Ia meminta kepada pihak kepolisian untuk segera menindak tegas sepeda motor yang menggunakan knalpot brong.
"Di jalan ini masyarakat sangat terganggu karena kendaraan bising motor bogar, kami tidak merasa tenang. Kami minta tolong kepada Polda Sultra, bagaimana penanggulangannya? Dan bagaimana terkait warga kos-kosan yang menerima tamu di jam 10 malam ke atas, dan tamunya lawan jenis yang belum ada ikatan secara resmi?," ujar Nasrudin sembari bertanya kepada Wakapolda.

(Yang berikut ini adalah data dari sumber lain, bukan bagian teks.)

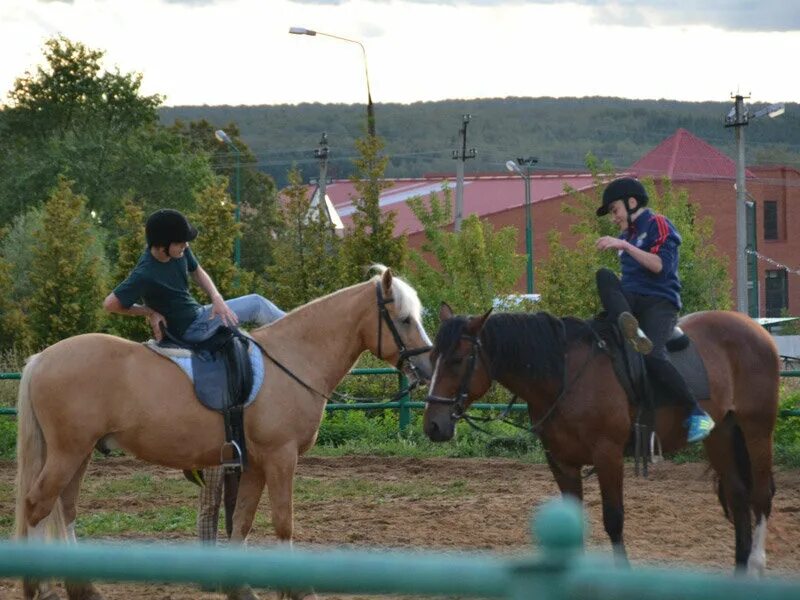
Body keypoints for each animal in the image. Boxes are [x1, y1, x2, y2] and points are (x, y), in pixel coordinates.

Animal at [15, 268, 434, 600]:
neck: (294, 360)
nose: (429, 367)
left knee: (64, 508)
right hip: (68, 452)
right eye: (404, 319)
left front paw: (240, 588)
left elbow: (244, 519)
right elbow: (283, 521)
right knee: (37, 505)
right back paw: (43, 589)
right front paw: (298, 590)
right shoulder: (281, 458)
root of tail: (42, 359)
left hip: (80, 453)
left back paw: (82, 588)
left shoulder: (254, 465)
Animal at [424, 304, 780, 572]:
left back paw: (757, 564)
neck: (565, 376)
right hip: (721, 434)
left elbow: (614, 520)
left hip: (757, 429)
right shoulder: (561, 462)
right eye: (431, 359)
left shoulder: (608, 455)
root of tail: (756, 328)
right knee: (738, 495)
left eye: (457, 360)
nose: (433, 425)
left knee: (760, 495)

Warga lain bernama Yusuf juga mempertanyakan mengenai maraknya penggunaan narkoba dan begal di Kota Kendari khususnya di lingkungan sekitar tempat tinggal mereka.

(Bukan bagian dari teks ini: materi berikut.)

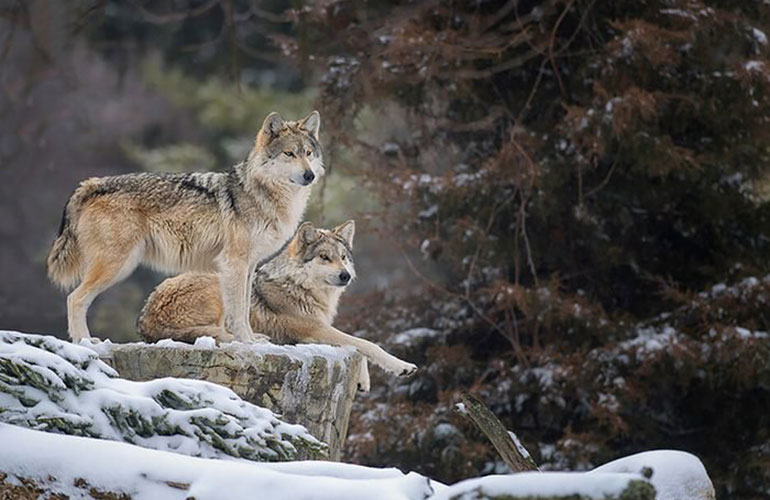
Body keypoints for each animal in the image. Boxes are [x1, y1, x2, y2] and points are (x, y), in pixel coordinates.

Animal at [47, 111, 323, 343]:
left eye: (308, 153)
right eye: (289, 154)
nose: (310, 176)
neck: (263, 194)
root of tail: (92, 183)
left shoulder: (249, 266)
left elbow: (245, 309)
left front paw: (253, 339)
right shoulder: (234, 263)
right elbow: (237, 313)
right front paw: (246, 342)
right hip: (117, 265)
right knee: (75, 298)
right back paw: (85, 341)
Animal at [138, 221, 418, 384]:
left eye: (343, 257)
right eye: (324, 257)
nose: (345, 276)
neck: (301, 286)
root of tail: (145, 321)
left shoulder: (318, 330)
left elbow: (356, 345)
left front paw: (363, 381)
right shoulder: (314, 329)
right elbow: (365, 344)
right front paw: (402, 366)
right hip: (220, 285)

"Masalah penanggulangan narkoba, karena ada saya lihat ada orang datang di bawah pohon di wilayah sini katanya buang sampah, tidak lama kemudian ada lagi yang datang korek-korek di tempat situ. Jangan sampai itu hal yang tidak diinginkan. Terus bagaimana penanganannya kalau polisi terlibat?," tanyanya.
Wakapolda Sulawesi Tenggara Brigjen Pol. Waris Agono mengatakan, sudah mendengarkan semua aspirasi dari masyarakat terkait kanalpot bogar. Pihaknya mengaku sudah melakukan penertiban dan menindak tegas oknum-oknum meresahkan warga termasuk begal.